Courant Institute of Mathematical Sciences
New York University
February 19, 2013
Extracting structure from data
This talk considers the problem of automatically extracting structure from data. Given observations of hundreds or thousands of variables, is it possible to infer the relationships between the variables? Mathematically, this problem can be formulated as that of finding the Bayesian network structure that maximizes the likelihood of the observed data subject to a complexity penalty. However, maximum likelihood structure learning is well-known to be NP-hard, and heuristics are often far from optimal. In this talk, I will present a new approach to structure learning based on linear programming relaxations. Key to our approach is the introduction of a novel objective function which combines the theoretical advantages of maximum likelihood with the computational benefits of conditional independence tests. Based on joint work with Eliot Brenner.
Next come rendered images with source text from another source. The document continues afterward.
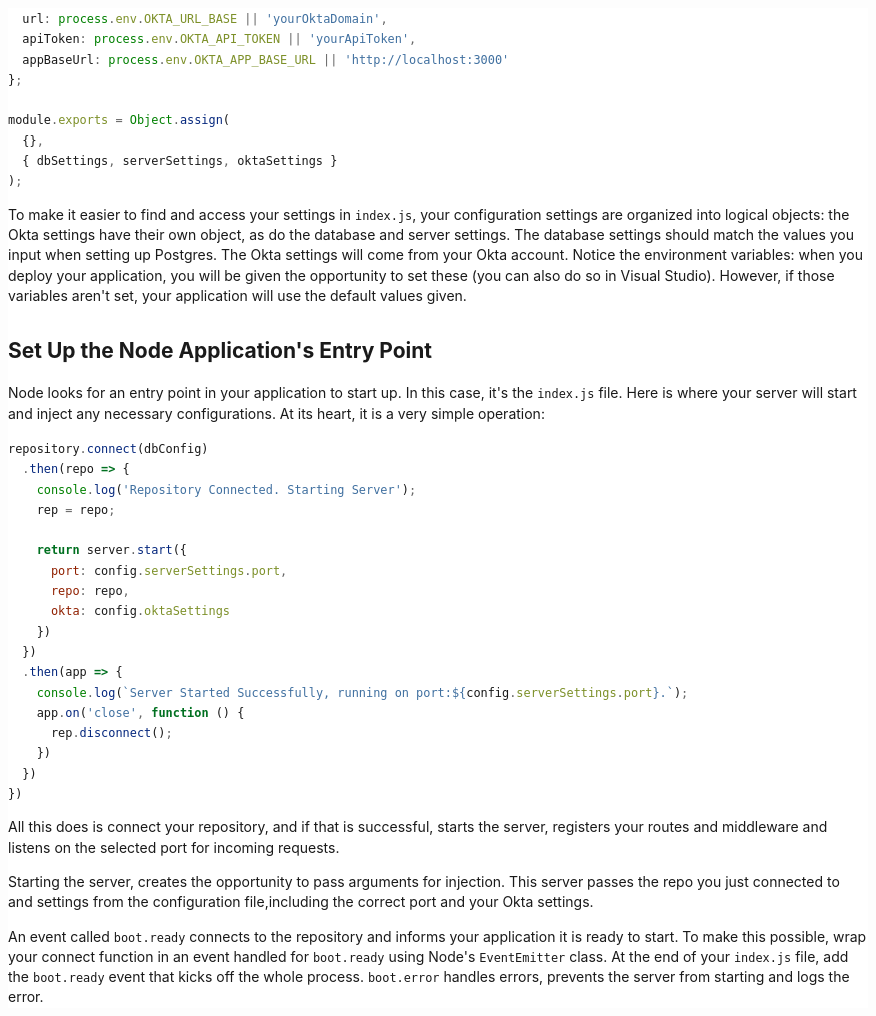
 ```javascript
  url: process.env.OKTA_URL_BASE || 'yourOktaDomain',
  apiToken: process.env.OKTA_API_TOKEN || 'yourApiToken',
  appBaseUrl: process.env.OKTA_APP_BASE_URL || 'http://localhost:3000'
};

module.exports = Object.assign(
  {},
  { dbSettings, serverSettings, oktaSettings }
);
```

To make it easier to find and access your settings in `index.js`, your configuration settings are organized into logical objects: the Okta settings have their own object, as do the database and server settings. The database settings should match the values you input when setting up Postgres. The Okta settings will come from your Okta account. Notice the environment variables: when you deploy your application, you will be given the opportunity to set these (you can also do so in Visual Studio). However, if those variables aren't set, your application will use the default values given.

## Set Up the Node Application's Entry Point

Node looks for an entry point in your application to start up. In this case, it's the `index.js` file. Here is where your server will start and inject any necessary configurations. At its heart, it is a very simple operation:

```javascript
repository.connect(dbConfig)
  .then(repo => {
    console.log('Repository Connected. Starting Server');
    rep = repo;

    return server.start({
      port: config.serverSettings.port,
      repo: repo,
      okta: config.oktaSettings
    })
  })
  .then(app => {
    console.log(`Server Started Successfully, running on port:${config.serverSettings.port}.`);
    app.on('close', function () {
      rep.disconnect();
    })
  })
})
```

All this does is connect your repository, and if that is successful, starts the server, registers your routes and middleware and listens on the selected port for incoming requests.

Starting the server, creates the opportunity to pass arguments for injection. This server passes the repo you just connected to and settings from the configuration file,including the correct port and your Okta settings.

An event called `boot.ready` connects to the repository and informs your application it is ready to start. To make this possible, wrap your connect function in an event handled for `boot.ready` using Node's `EventEmitter` class. At the end of your `index.js` file, add the `boot.ready` event that kicks off the whole process. `boot.error` handles errors, prevents the server from starting and logs the error.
Bio: David Sontag is an Assistant Professor of Computer Science at New York University's Courant Institute of Mathematical Sciences. His research interests include theoretical and practical aspects of machine learning and probabilistic inference. David’s recent work has focused on unsupervised learning of probabilistic models (e.g., for medical diagnosis) directly from clinical data found in electronic medical records. Prior to joining Courant, he was a postdoctoral researcher for Microsoft Research New England, 2010-11. David's Ph.D. thesis won the award for the best doctoral thesis in Computer Science at MIT in 2010. His research has received recognition including a Best Paper Award at the conference on Empirical Methods in Natural Language Processing in 2010, a Best Paper Award at the conference on Uncertainty in Artificial Intelligence in 2008, and an Outstanding Student Paper Award at the conference on Neural Information Processing Systems in 2007.